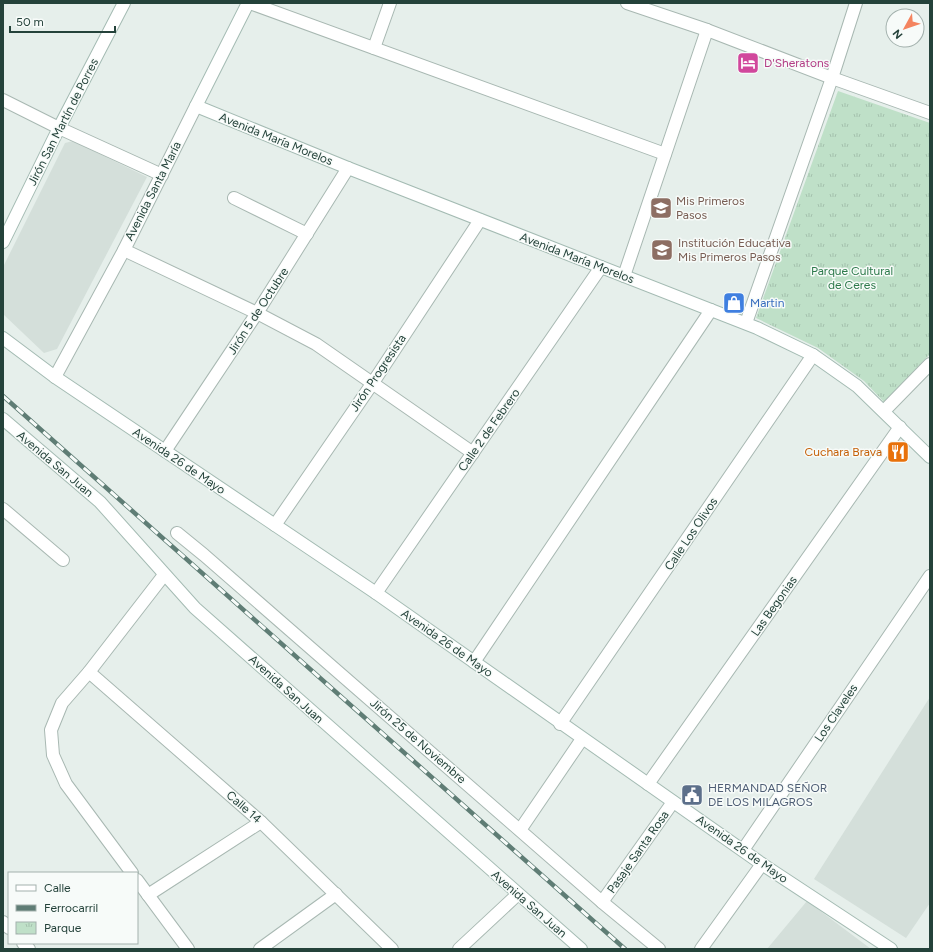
<svg xmlns="http://www.w3.org/2000/svg" width="933" height="952" font-family="Figtree,sans-serif">
<defs>
<pattern id="park-tufts" width="24" height="20" patternUnits="userSpaceOnUse"><rect width="24" height="20" fill="#bfe0c8"/><path d="M3 7l-1-3M5 7V3M7 7l1-3M15 17l-1-3M17 17v-4M19 17l1-3" fill="none" stroke="#a4c1ad"/></pattern>
</defs>
<rect width="100%" height="100%" fill="#e6efeb"/>
<g fill="#d4dfda">
<path d="M73,141L147,177L57,349L44,353L3,314V267L65,143Z"/>
<path d="M930,697V903L906,938L814,879Z"/>
<path d="M807,901L871,949H767Z"/>
</g>
<path fill="url(#park-tufts)" d="M838,91L930,123V354L884,402L864,381L818,348L756,318Z"/>
<g fill="none" stroke-linecap="round" stroke-linejoin="round">
<g stroke="#a8b8b2" stroke-width="14">
<g id="street">
<path d="M250,3L665,154"/>
<path d="M627,3L707,30L832,78L930,113"/>
<path d="M374,48L390,3"/>
<path d="M3,100L59,128L162,175"/>
<path d="M234,198L307,234"/>
<path d="M124,250L257,313L316,344L473,453"/>
<path d="M624,276L707,30"/>
<path d="M746,323L832,78L856,3"/>
<path d="M55,377L124,250L196,106"/>
<path d="M884,411L930,364"/>
<path d="M165,451L257,313L348,168"/>
<path d="M3,509L63,560"/>
<path d="M275,525L372,384L480,220"/>
<path d="M177,533L204,555L602,902L659,949"/>
<path d="M376,593L601,267"/>
<path d="M474,662L711,310"/>
<path d="M89,672L261,822L392,949"/>
<path d="M560,724L813,355"/>
<path d="M648,784L900,427"/>
<path d="M520,830L582,739"/>
<path d="M743,850L930,576"/>
<path d="M132,873L66,784L53,755L51,730L62,703L89,672L164,575"/>
<path d="M137,880L188,949"/>
<path d="M148,895L261,822"/>
<path d="M602,902L673,802"/>
<path d="M3,922L9,928"/>
<path d="M23,943L29,949"/>
<path d="M260,949L336,894"/>
<path d="M459,949L518,894"/>
<path d="M701,949L762,864"/>
</g>
</g>
<g stroke="#a4bbb3" stroke-width="14">
<g id="secondary">
<path d="M248,3L196,106L348,168L757,328L813,355L857,386L930,457"/>
<path d="M3,242L59,128L124,3"/>
<path d="M3,338L55,377L376,593L762,864L891,949"/>
<path d="M3,419L100,502L195,608L581,949"/>
</g>
</g>
<use href="#street" stroke="#fff" stroke-width="12"/>
<use href="#secondary" stroke="#fff" stroke-width="12"/>
<g stroke="#5f7d75" stroke-width="4.5">
<path id="rail" d="M3,396L625,949"/>
</g>
<use href="#rail" stroke="#f7fbf9" stroke-width="3" stroke-dasharray="9" stroke-linecap="butt"/>
</g>
<defs>
<g id="hotel-square" transform="scale(1.15)"><rect x="-9" y="-9" width="18" height="18" rx="4" fill="#d1479c" stroke="#f7fbf9"/><path d="M-6-4.5h1.5V1H6V5H4.5V3h-9V5H-6ZM-4 0a1.8 1.8 0 1 1 3.6 0ZM.5 0V-2.5h3Q6-2.5 6 0Z" fill="#fff"/></g>
<g id="school-square" transform="scale(1.15)"><rect x="-9" y="-9" width="18" height="18" rx="4" fill="#8d6e63" stroke="#f7fbf9"/><path d="M0-5L7-2L0 1L-7-2ZM-4 1L0 2.5L4 1V4Q0 6-4 4Z" fill="#fff"/></g>
<g id="shop-square" transform="scale(1.15)"><rect x="-9" y="-9" width="18" height="18" rx="4" fill="#3f7fe0" stroke="#f7fbf9"/><path d="M-5-2.5h2.3a2.7 3.5 0 0 1 5.4 0H5L5.5 6h-11ZM-1.5-2.5h3a1.5 2.3 0 0 0-3 0Z" fill="#fff"/></g>
<g id="restaurant-square" transform="scale(1.15)"><rect x="-9" y="-9" width="18" height="18" rx="4" fill="#e8710a" stroke="#f7fbf9"/><path d="M-5-6h1v4h1v-4h1v4h1v-4h1v5L-1.5 .5V6h-2V.5L-5-1ZM5-6V6H3V1.5H1.5Q1.5-4 5-6Z" fill="#fff"/></g>
<g id="civic-square" transform="scale(1.15)"><rect x="-9" y="-9" width="18" height="18" rx="4" fill="#5c6f8a" stroke="#f7fbf9"/><path d="M-.6-6.5H3V-4.5H.6V-3L4-1V1h2V6H-6V1h2V-1L-.6-3ZM-1.2 2.5V6h2.4V2.5Z" fill="#fff"/></g>
</defs>
<g fill-rule="evenodd">
<use href="#hotel-square" x="748" y="63"/>
<use href="#school-square" x="661" y="208"/>
<use href="#school-square" x="662" y="250"/>
<use href="#shop-square" x="734" y="303"/>
<use href="#restaurant-square" x="898" y="452"/>
<use href="#civic-square" x="692" y="795"/>
</g>
<g text-anchor="middle" stroke-width="3" stroke-linejoin="round" paint-order="stroke">
<g font-size="12" fill="#b23c85" stroke="#f7fbf9" text-anchor="start">
<text x="764" y="67">D'Sheratons</text>
</g>
<g font-size="12" fill="#24423a" stroke="#f7fbf9">
<text transform="translate(63 122) rotate(-63)" y="4">Jirón San Martín de Porres</text>
<text transform="translate(276 139) rotate(22)" y="4">Avenida María Morelos</text>
<text transform="translate(153 191) rotate(-63)" y="4">Avenida Santa María</text>
<text transform="translate(577 258) rotate(21)" y="4">Avenida María Morelos</text>
<text transform="translate(258 311) rotate(-57)" y="4">Jirón 5 de Octubre</text>
<text transform="translate(378 373) rotate(-56)" y="4">Jirón Progresista</text>
<text transform="translate(489 430) rotate(-55)" y="4">Calle 2 de Febrero</text>
<text transform="translate(179 461) rotate(34)" y="4">Avenida 26 de Mayo</text>
<text transform="translate(55 464) rotate(40)" y="4">Avenida San Juan</text>
<text transform="translate(691 534) rotate(-56)" y="4">Calle Los Olivos</text>
<text transform="translate(774 606) rotate(-55)" y="4">Las Begonias</text>
<text transform="translate(447 643) rotate(35)" y="4">Avenida 26 de Mayo</text>
<text transform="translate(286 689) rotate(42)" y="4">Avenida San Juan</text>
<text transform="translate(836 713) rotate(-56)" y="4">Los Claveles</text>
<text transform="translate(418 741) rotate(41)" y="4">Jirón 25 de Noviembre</text>
<text transform="translate(244 807) rotate(41)" y="4">Calle 14</text>
<text transform="translate(742 849) rotate(35)" y="4">Avenida 26 de Mayo</text>
<text transform="translate(638 852) rotate(-55)" y="4">Pasaje Santa Rosa</text>
<text transform="translate(529 904) rotate(41)" y="4">Avenida San Juan</text>
</g>
<g font-size="12" fill="#785e54" stroke="#f7fbf9" text-anchor="start">
<text x="676" y="205">Mis Primeros<tspan x="676" dy="14">Pasos</tspan></text>
<text x="678" y="247">Institución Educativa<tspan x="678" dy="14">Mis Primeros Pasos</tspan></text>
</g>
<g font-size="12" fill="#2d7a4b" stroke="#f7fbf9">
<text x="852" y="275">Parque Cultural<tspan x="852" dy="14">de Ceres</tspan></text>
</g>
<g font-size="12" fill="#366cbe" stroke="#f7fbf9" text-anchor="start">
<text x="750" y="307">Martin</text>
</g>
<g font-size="12" fill="#c56008" stroke="#f7fbf9" text-anchor="end">
<text x="882" y="456">Cuchara Brava</text>
</g>
<g font-size="12" fill="#4e5e75" stroke="#f7fbf9" text-anchor="start">
<text x="708" y="792">HERMANDAD SEÑOR<tspan x="708" dy="14">DE LOS MILAGROS</tspan></text>
</g>
</g>
<rect width="933" height="952" fill="none" stroke="#24423a" stroke-width="8"/>
<rect x="8" y="872" width="130" height="72" fill="#f7fbf9" stroke="#a3b1ad"/>
<rect x="16" y="885" width="20" height="6" fill="#ffffff" stroke="#a3b1ad"/>
<text x="44" y="892" font-size="12" fill="#24423a">Calle</text>
<rect x="16" y="905" width="20" height="6" fill="#5f7d75" stroke="#a3b1ad"/>
<text x="44" y="912" font-size="12" fill="#24423a">Ferrocarril</text>
<rect x="16" y="922" width="20" height="12" fill="url(#park-tufts)" stroke="#a3b1ad"/>
<text x="44" y="932" font-size="12" fill="#24423a">Parque</text>
<g transform="translate(905 28) rotate(230)"><circle r="19" fill="#f7fbf9" stroke="#a3b1ad"/>
<path d="M0-3L7 15L0 10L-7 15Z" fill="#f4845f"/>
<text y="-6" font-size="11" font-weight="bold" text-anchor="middle" fill="#24423a">N</text>
</g>
<path d="M10 26v6h105v-6" fill="none" stroke="#24423a" stroke-width="2"/>
<text x="16" y="26" font-size="12" fill="#24423a" stroke="#f7fbf9" stroke-width="3" paint-order="stroke">50 m</text>
</svg>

------------------------------------------------

# Exercise requirements:
Determine the number of lines in these entries that contain the word "Juan", and write only that number.

# Task solution:
3